The U.S. Coast Guard commissioned the USCGC Emlen Tunnell (WPC 1145), Patrol Forces Southwest Asia’s fourth 154-foot Sentinel-class cutter, into service at Penn’s Landing in Philadelphia Friday.
Adm. Karl Schultz, commandant of the U.S. Coast Guard, will preside over the ceremony. Ms. Yvonne Gilmore Jordan, the eldest first cousin to Tunnell, is the ship’s sponsor.
“We are so thankful to the Coast Guard for this incredible honor. I can’t internalize the perils Emlen, and his shipmates endured. Emlen didn’t want anyone calling him a hero, but the Coast Guard said yes, he is. As a relative, it is a privilege to be a participant in this commissioning as the Coast Guard Cutter Emlen Tunnell is placed into service,” said Jordan.
The cutter’s namesake is Steward’s Mate 1st Class Emlen Tunnell, a native of Bryn Mawr, Pennsylvania, who served in the U.S. Coast Guard from 1943 to 1946. During this time, he rescued two shipmates. The first was aboard the USS Etamin at anchor in Papua New Guinea in 1944. When a crewman became engulfed in flame following a Japanese torpedo attack, he beat out the fire, sustaining burns, and carried him to safety.
The second rescue came aboard the USCGC Tampa in 1946 when a shipmate fell overboard off Newfoundland. Tunnell risked the 32-degree Fahrenheit water suffering shock and exposure to save him. The U.S. Coast Guard awarded the Silver Lifesaving Medal to Tunnell posthumously for his heroism.
“What really defined Emlen was his character, that selflessness. It was who he was as a human being,” said Schultz. “When this cutter sailed unexpectedly to avoid tropical storm Elsa, Coast Guardsmen who are going to shape the future chapters of the Emlen Tunnell story stepped to the plate, as Emlen did years ago. Maybe not with as many heroics, but they did what Coasties do. They jumped into the breach.”
Tunnell was also a lauded athlete beginning in high school and then college before he joined the Service. While in the Coast Guard, he played football and basketball, and upon his departure, he resumed college. Tunnell went on to play professional football for the New York Giants and the Green Bay Packers. He also served as an assistant coach for the Giants. Notably, Tunnell is the first African American to play for the N.Y. Giants, African American talent scout, and African American full-time assistant coach. He is also the first African American inducted into the Pro-Football Hall of Fame.
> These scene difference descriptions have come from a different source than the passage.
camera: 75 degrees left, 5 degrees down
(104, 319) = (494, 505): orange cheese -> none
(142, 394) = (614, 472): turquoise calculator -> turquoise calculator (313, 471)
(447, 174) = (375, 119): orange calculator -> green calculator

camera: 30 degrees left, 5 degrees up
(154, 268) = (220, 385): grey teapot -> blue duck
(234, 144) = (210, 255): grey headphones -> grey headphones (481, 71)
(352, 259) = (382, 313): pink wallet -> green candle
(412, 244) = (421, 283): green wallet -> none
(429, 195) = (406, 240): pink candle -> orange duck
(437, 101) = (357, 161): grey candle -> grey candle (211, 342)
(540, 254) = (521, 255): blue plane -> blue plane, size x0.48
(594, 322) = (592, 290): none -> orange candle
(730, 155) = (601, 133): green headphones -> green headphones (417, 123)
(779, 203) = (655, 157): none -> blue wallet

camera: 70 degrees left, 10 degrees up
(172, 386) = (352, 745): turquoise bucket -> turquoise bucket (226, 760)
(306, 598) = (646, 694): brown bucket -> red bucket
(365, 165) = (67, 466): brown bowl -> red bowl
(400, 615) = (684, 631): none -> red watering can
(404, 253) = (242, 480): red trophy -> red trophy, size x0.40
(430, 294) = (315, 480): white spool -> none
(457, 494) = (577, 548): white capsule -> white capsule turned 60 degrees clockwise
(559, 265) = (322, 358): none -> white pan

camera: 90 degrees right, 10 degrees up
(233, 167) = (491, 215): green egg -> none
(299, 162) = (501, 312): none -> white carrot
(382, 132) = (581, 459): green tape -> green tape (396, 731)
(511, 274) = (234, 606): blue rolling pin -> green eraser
The Emlen Tunnell was officially delivered to the U.S. Coast Guard on July 1 in Key West, Florida. It is the 45th Sentinel-class fast response cutter. Each of these cutters carries the name of a U.S. Coast Guard enlisted hero. While the ship commissioned in Philadelphia, it will homeport in Manama, Bahrain, part of U.S. Coast Guard Patrol Forces Southwest Asia. The crew will transit to homeport alongside their sister ship, the USCGC Glen Harris (WPC 1144), later this year.
Schultz added the Sentinel-class cutter is a game-changer in a time when the demand for U.S. Coast Guard services has never been higher. The Tunnell and Glen Harris will join two Sentinel-class ships already in service in the Arabian Gulf. Two additional 154-foot cutters will join these in 2022 for a total of six in service at PATFORSWA.
Established in 2002 in support of Operation Iraqi Freedom, PATFORSWA played a crucial role in maritime security and maritime infrastructure protection operations. PATFORSWA is a maritime humanitarian presence on the seas, providing U.S. Navy’s 5th Fleet with combat-ready assets. Utilizing the U.S. Coast Guard’s unique access to foreign territorial seas and ports, our crews formulate strong and independent relationships throughout the Arabian Gulf and leverage the full spectrum of flexible vessel boarding capabilities at sea and maritime country engagements onshore.